Monday, December 10, 2007

Growing and Caring for Amaryllis Indoors



Growing and Caring for Amaryllis Indoors
Here is anothet great article by my good friend Mike I thought you might enjoy.

Amaryllis bulbs are often given as gifts for the holidays,
later producing spectacular flowers to brighten the
recipient's home or office. Amaryllis bulbs can be found
in many stores in December, or in mail-order catalogs.
The bulbs are sold separately or already planted in pots.

If you're purchasing unpotted bulbs, choose those that are
large and feel solid. The largest bulbs will produce two
or more flower stalks and larger blooms. Select a pot for
the bulb that is an inch or two wider than the diameter of
the bulb, and plant the bulb in well-draining potting soil
that does not include pine bark. A mix of equal amounts of
perlite and peat can also be used for potting amaryllis bulbs.
The upper half to third of the bulb should remain above the
soil surface.

Once planted, water the pot well and place it in a location
where the temperature is 70-75 degrees. Some sources say
that the bulb should not be watered again until the bulb
sprouts. Once it sprouts, the soil should be kept moist but
not soggy.

After the bulb sprouts, move the plant to a sunny window and
give it a half-strength dose of fertilizer once or twice monthly.
Turn the pot each day to keep the flower stalk growing straight.
The stalk may need to be staked if it tends to lean.

Once the flowers appear, move the plant to an area with cooler
temperatures and indirect light. Cooler temperatures will prolong
the life of the blossoms.

When the flowers fade, cut off the flower stalks about an inch
above the bulb. Remove any dead foliage but leave the green
foliage on the plant so they can help the plant store energy.

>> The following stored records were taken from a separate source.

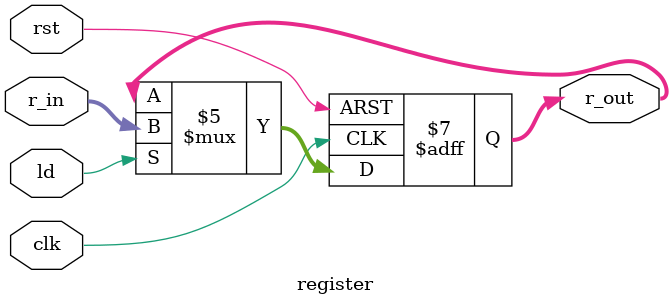
<source format=v>
`timescale 1ps/1ps
module register#(parameter size = 8)(input clk,rst,ld, input [size - 1:0] r_in, output reg [size-1:0] r_out);

	initial begin 
		r_out = 0;
	end
	always@(posedge clk, posedge rst)begin
		if(rst == 1'b1)
			r_out <= 0;
		else
			if(ld == 1'b1)
				r_out <= r_in;
	end
 endmodule

</source>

Amaryllis bulbs will produce flowers year after year if treated
correctly. After the plant has finished blooming, move it back
to a sunny window and give it water when the soil surface is dry.
Continue fertilizing once or twice monthly until outdoor
temperatures stay well above freezing, generally in May.
Gradually expose the plant to outdoor temperatures and sunlight
for several days, then plant pot and all in a spot where it will
receive partial to full sun.

Bring the plant back indoors in mid-September and place it in a
cool, somewhat dark location such as an unheated garage or
basement to induce dormancy, and stop watering the plant.
Remove the leaves as they become brown, and keep the bulb at
a temperature of 50-55 degrees for 8-10 weeks. After this time the
plant can be moved back to its sunny window and watered well.
New growth will soon appear, followed by another round of lovely
blossoms.

(more personal stuff about Mike and Pam)
http://www.freeplants.com/stuff.htm

Have a great week!
-Mike McGroarty

P.S. The message board is here:
http://www.network54.com/Forum/519353/

7 comments:

waliz said...

i need to see how ths flower look like once it blooms...i will look for the pic in the internet...

steven wilson said...

Hi Waliz
I changed the image to show the amaryllis in bloom.
Thanks for bringing it to my attention to show it in bloom.
Steven

wildcatsthree said...

How beautiful; just what we need during our drab dark winter days.

MissKnowItAll said...

That is very good information for someone who knows absolutely nothing about flowers but loves having them. I could take those green things that get sold in pots (SR can't recall the name) from out of my sandy yard in the hot sun and pot them and they die, sigh. And since we seem to never stop moving, I'd prefer to put mine into pots so I can take them with me.

steven wilson said...

hi missknowitall
the idea of growing plants in pots is very good one for people on the move as you mention.Almost any plant can thrive in a pot if given the proper care pertaining to that plant.

Thanks for stopping by
Steven

Lacy said...

hi Steven, dropped by ur blog by way of wildcatsthree...i luv to garden, we have a veggie garden every spring...i will for sure b back...

claudette

steven wilson said...

Hi Claudette
Nice to have you with us here at granny's I look forward to sharing ideas with you.